The Canadian Real Estate Association (CREA) has updated its forecast for home sales activity and average home prices via Multiple Listing Service® (MLS®) Systems of Canadian real estate boards and associations for 2023 and 2024.
As expected, national home sales came flying out of the gates in April 2023. Buyers who had been sitting on the fence responded to the twin signals of interest rates looking like they were at a top and property values hitting bottom.
With the Bank of Canada unexpectedly ending its pause on rate hikes in June and hiking again in July, a major source of uncertainty has returned to the housing market.
That said, even before the resumption of rate hikes, the recent sales rally had already shown signs of losing steam. The biggest month-over-month increase in sales activity was back in April, followed by an increase only half as big in May, then by a small 1.5% gain in June. This was likely because new listings had fallen to a 20-year low, which was reflected in month-over-month price gains in April, May, and June that were only bested by those seen during the COVID-19 pandemic.

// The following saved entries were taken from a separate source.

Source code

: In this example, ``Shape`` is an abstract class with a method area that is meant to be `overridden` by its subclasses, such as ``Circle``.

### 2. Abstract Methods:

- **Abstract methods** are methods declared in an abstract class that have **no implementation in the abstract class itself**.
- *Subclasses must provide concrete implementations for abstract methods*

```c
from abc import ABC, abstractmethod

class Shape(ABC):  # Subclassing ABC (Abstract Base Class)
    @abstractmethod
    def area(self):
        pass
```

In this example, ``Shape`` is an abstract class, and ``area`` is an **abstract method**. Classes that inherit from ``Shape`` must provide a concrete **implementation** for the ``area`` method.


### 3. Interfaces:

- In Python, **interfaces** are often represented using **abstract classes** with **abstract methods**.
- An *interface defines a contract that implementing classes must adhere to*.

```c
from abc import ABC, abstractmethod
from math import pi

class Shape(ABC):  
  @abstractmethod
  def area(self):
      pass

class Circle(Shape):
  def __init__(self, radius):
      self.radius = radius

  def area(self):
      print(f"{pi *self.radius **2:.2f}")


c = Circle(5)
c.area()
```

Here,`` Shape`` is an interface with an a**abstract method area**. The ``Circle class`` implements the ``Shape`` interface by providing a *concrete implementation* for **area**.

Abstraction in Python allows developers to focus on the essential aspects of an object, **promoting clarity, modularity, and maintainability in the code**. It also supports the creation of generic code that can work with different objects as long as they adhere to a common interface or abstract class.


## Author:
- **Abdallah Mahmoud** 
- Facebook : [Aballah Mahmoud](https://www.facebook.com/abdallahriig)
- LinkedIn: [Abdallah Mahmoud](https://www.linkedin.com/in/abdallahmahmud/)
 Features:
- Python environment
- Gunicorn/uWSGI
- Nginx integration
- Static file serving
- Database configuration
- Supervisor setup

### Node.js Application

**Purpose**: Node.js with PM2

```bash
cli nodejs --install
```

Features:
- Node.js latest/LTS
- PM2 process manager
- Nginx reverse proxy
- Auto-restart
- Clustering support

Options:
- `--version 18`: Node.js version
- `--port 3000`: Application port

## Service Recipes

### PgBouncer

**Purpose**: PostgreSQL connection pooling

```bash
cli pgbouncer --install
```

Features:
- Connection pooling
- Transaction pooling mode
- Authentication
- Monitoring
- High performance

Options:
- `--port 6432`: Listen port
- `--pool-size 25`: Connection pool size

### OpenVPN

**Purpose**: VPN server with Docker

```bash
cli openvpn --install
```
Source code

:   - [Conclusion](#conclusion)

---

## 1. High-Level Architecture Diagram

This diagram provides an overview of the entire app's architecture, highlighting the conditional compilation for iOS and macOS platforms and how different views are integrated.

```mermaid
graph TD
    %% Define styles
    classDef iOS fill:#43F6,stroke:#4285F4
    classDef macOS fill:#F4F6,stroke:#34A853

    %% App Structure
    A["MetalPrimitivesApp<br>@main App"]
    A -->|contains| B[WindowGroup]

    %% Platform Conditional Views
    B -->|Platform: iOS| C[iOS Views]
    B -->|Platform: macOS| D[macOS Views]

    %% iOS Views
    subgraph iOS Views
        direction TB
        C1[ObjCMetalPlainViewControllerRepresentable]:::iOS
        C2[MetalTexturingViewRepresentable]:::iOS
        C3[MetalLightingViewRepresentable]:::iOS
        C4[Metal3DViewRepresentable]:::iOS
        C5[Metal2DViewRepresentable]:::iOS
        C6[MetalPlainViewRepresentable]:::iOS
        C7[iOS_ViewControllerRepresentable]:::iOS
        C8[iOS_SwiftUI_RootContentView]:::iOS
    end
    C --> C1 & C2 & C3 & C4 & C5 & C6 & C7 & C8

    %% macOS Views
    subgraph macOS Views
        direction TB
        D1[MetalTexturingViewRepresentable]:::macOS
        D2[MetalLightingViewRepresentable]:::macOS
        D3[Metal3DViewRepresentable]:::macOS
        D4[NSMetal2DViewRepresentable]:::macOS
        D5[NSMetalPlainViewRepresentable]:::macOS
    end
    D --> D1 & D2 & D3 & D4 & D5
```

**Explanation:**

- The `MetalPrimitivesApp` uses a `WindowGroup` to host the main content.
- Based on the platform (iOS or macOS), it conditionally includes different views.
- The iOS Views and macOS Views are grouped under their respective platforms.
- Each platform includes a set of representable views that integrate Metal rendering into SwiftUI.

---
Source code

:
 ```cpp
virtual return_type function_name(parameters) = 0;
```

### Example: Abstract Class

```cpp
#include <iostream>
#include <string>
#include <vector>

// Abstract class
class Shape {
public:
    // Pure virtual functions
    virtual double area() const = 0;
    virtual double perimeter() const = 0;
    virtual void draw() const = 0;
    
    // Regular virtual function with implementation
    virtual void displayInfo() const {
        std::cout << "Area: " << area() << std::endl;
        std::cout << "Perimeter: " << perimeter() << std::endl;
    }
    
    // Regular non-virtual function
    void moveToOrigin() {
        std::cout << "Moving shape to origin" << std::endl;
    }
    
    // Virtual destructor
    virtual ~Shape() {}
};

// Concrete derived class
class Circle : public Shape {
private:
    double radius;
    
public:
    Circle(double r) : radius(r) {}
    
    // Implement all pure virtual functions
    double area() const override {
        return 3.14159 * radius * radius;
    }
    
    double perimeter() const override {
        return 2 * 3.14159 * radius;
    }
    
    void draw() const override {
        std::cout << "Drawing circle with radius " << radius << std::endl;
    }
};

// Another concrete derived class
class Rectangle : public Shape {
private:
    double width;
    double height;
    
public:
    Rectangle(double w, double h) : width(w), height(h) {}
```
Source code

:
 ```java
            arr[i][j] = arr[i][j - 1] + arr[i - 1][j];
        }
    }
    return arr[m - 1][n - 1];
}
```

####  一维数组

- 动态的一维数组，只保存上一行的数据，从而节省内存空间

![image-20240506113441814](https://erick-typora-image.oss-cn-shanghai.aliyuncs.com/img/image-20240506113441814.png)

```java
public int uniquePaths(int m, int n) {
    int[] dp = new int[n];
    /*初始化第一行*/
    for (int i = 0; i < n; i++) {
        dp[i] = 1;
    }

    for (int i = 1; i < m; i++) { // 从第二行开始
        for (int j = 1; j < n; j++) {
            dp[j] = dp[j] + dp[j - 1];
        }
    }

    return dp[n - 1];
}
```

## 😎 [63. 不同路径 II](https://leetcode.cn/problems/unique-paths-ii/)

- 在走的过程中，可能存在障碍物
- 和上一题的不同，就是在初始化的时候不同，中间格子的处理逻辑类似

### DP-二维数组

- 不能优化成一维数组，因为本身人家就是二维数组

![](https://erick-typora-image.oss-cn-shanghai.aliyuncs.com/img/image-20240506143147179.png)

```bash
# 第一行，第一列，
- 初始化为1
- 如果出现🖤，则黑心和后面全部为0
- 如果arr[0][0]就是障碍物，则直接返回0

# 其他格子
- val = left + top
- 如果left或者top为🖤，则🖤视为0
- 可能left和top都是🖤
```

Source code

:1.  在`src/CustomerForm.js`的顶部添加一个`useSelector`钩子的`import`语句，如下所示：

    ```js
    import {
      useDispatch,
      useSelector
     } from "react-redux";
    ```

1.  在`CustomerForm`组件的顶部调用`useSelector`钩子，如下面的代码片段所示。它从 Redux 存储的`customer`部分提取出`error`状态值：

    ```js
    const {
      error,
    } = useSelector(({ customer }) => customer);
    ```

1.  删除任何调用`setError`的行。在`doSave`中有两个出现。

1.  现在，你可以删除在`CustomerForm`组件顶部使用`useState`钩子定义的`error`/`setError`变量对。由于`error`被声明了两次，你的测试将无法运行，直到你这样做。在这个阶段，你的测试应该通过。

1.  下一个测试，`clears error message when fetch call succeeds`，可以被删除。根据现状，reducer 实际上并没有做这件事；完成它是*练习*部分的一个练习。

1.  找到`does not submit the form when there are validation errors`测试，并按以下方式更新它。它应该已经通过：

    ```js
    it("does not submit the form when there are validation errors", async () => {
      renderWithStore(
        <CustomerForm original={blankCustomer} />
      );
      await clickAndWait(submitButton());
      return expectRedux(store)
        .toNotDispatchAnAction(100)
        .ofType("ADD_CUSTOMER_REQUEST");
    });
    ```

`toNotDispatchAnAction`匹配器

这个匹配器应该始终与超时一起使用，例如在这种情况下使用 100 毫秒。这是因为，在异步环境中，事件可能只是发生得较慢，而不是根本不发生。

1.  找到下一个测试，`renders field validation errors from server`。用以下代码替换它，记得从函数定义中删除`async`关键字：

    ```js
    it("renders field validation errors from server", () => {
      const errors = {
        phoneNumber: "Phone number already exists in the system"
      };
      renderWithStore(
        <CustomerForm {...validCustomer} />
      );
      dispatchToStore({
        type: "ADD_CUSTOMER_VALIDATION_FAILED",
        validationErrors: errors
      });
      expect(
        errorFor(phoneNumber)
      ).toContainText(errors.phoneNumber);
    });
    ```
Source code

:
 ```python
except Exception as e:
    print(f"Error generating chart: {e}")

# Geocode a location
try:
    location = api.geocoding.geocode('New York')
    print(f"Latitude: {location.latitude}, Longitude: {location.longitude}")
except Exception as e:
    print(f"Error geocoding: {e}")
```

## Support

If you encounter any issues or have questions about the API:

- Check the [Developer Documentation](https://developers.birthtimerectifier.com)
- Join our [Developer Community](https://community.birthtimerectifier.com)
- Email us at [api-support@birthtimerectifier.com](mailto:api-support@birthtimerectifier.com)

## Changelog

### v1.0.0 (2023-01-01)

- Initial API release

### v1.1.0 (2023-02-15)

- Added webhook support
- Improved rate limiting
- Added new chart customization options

New listings are now catching up to sales, although this isn’t expected to translate into further big gains in activity as some buyers will likely be moving back to the sidelines, as they did in 2022, to wait for additional signals from the Bank of Canada and the data it bases policy on. Looking further out, there’s also a growing consensus that rates will not just be higher, but likely for longer – well into 2024.
As a result, CREA has downgraded its forecast for home sales in 2023 and 2024 compared to its April 2023 outlook, along with the trajectory for prices. That’s not to say either are necessarily expected to return to declines on a month-to-month basis, but rather to stabilize or rise at a slower pace than they have in recent months.
Some 464,239 properties are forecast to trade hands via Canadian MLS® Systems in 2023, a 6.8% decline from 2022. This was a broadly based downgrade from CREA’s previous two national forecasts, as the sales rebound in most parts of the country, already hampered by a lack of supply, is expected to be cut short by recent increases in borrowing costs and the uncertainty those summer rate hikes will create going forward into the fall.
The national average home price is forecast to edge down just 0.2% on an annual basis to $702,409 in 2023. This is up from CREA’s previous forecast, owing both to compositional gains from additional sales in the pricey regions of British Columbia’s Lower Mainland and the Greater Toronto Area, plus stronger than expected price growth across the country in the second quarter of 2023. That said, while the annual forecast figure has been raised, the trajectory for prices going forward from here is expected to be less steep.
National home sales are forecast to rebound by 11.2% to 516,072 units in 2024 as housing markets steadily return towards trend, and monetary policy starts to move back in the direction of a more neutral stance. This forecast would place activity in line with its 10-year average, below 2007, 2016, 2020, and 2021.
The national average home price is forecast to rise a further 3% from 2023 to 2024 to around $723,250. This is only close to where it was in the second quarter of 2023. So the forecast, in general, is for prices to mostly stabilize until interest rates start to come down.